- Born: June 30, 1935 Shanghai, Republic of China
- Died: October 25, 2018 (aged 83) Beijing, China
- Occupations: Physicist, archaeologist, professor, journal editor, writer
- Known for: Pioneering archaeological science, founder of Chinese quantitative archaeology

Academic background
- Education: Peking University Leningrad University

Academic work
- Discipline: Physics, archaeology
- Sub-discipline: Archaeological science, quantitative archaeology, geochronology, radio carbon dating, liquid scintillation counting
- Institutions: Dalian Institute of Technology Peking University German Archaeological Institute
- Main interests: Paleolithic China, paleoanthropology, Chinese ceramics, Quaternary science

= Chen Tiemei =

Chinese physicist and archaeologist

Chen Tiemei (陈铁梅; 30 June 1935 – 25 October 2018) was a Chinese physicist and archaeologist, considered a pioneer in scientific archaeology and a founder of quantitative archaeology in China. He was a professor and Director of the Scientific Archaeology Laboratory at Peking University.

== Life and career ==
Chen was born on 30 June 1935 in Shanghai, Republic of China. After graduating from Shanghai High School in 1952, he tested into the Department of Physics of Peking University. In August 1954, he was sent by the Chinese government to study physics at Leningrad University in the Soviet Union.

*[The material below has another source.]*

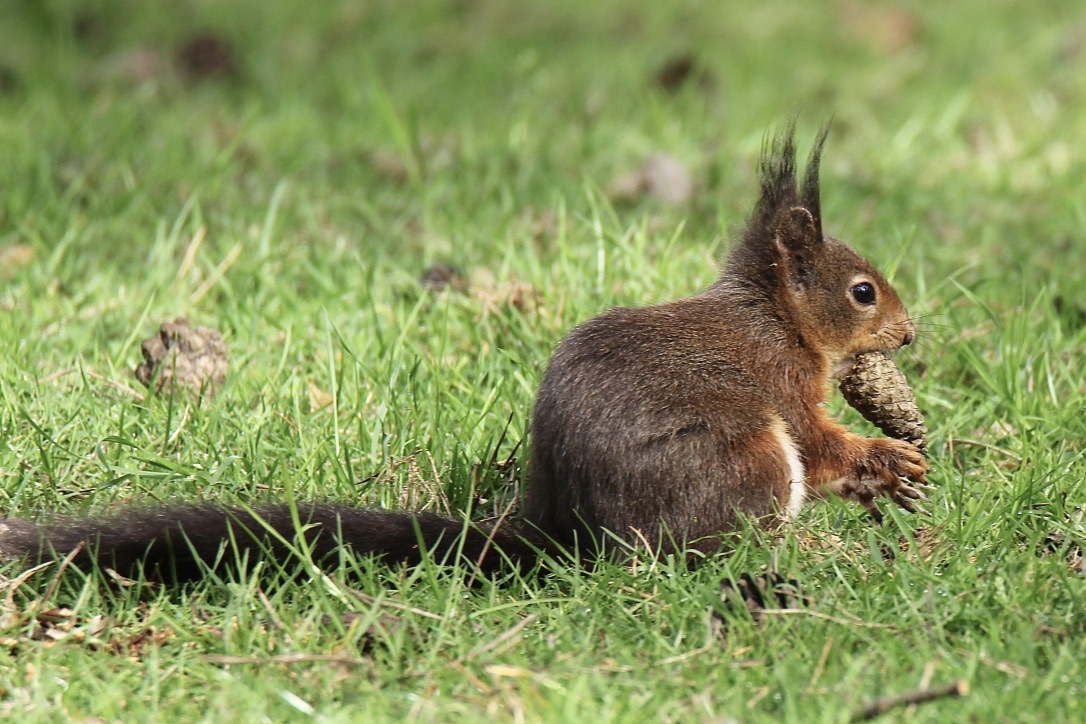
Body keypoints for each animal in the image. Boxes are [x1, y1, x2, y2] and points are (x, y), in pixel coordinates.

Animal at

Upon graduation in 1959, Chen returned to China to teach at the Dalian Institute of Technology. In 1961, he became a faculty member of the Department of Technical Physics at Peking University. In 1973, he was transferred to the Department of Archaeology and served as Director of the Scientific Archaeology Laboratory. He became a full professor of archaeology in 1989 and a doctoral advisor in 1994. He was proficient in English and Russian, and taught himself German and Japanese. He was a corresponding member of the German Archaeological Institute.

Chen died on 25 October 2018 in Beijing, at the age of 83.

== Contributions ==
A pioneer in scientific archaeology, Chen established China's first radiocarbon dating laboratory using liquid scintillation counting at Peking University. He was instrumental in establishing laboratories and training personnel for carbon-14 dating in China. He dated more than 20 palaeolithic and paleoanthropological sites, and proposed the first chronology for Palaeolithic China. From the early 1990s, Chen pioneered and developed scientific methods to determine the geographical origins of ancient ceramics and porcelain.

Chen published more than 30 papers in influential journals including Nature and Acta Archaeologica Sinica. He served as an editor of domestic and international journals including Quaternary Science Reviews and Quaternary Geochronology.

After retiring from Peking University, Chen dedicated himself to writing. He published the monographs Quantitative Archaeology (定量考古学) in 2005, Scientific Archaeology (科技考古学) in 2008, and Concise Statistics for Archaeology (简明考古统计学) in 2013.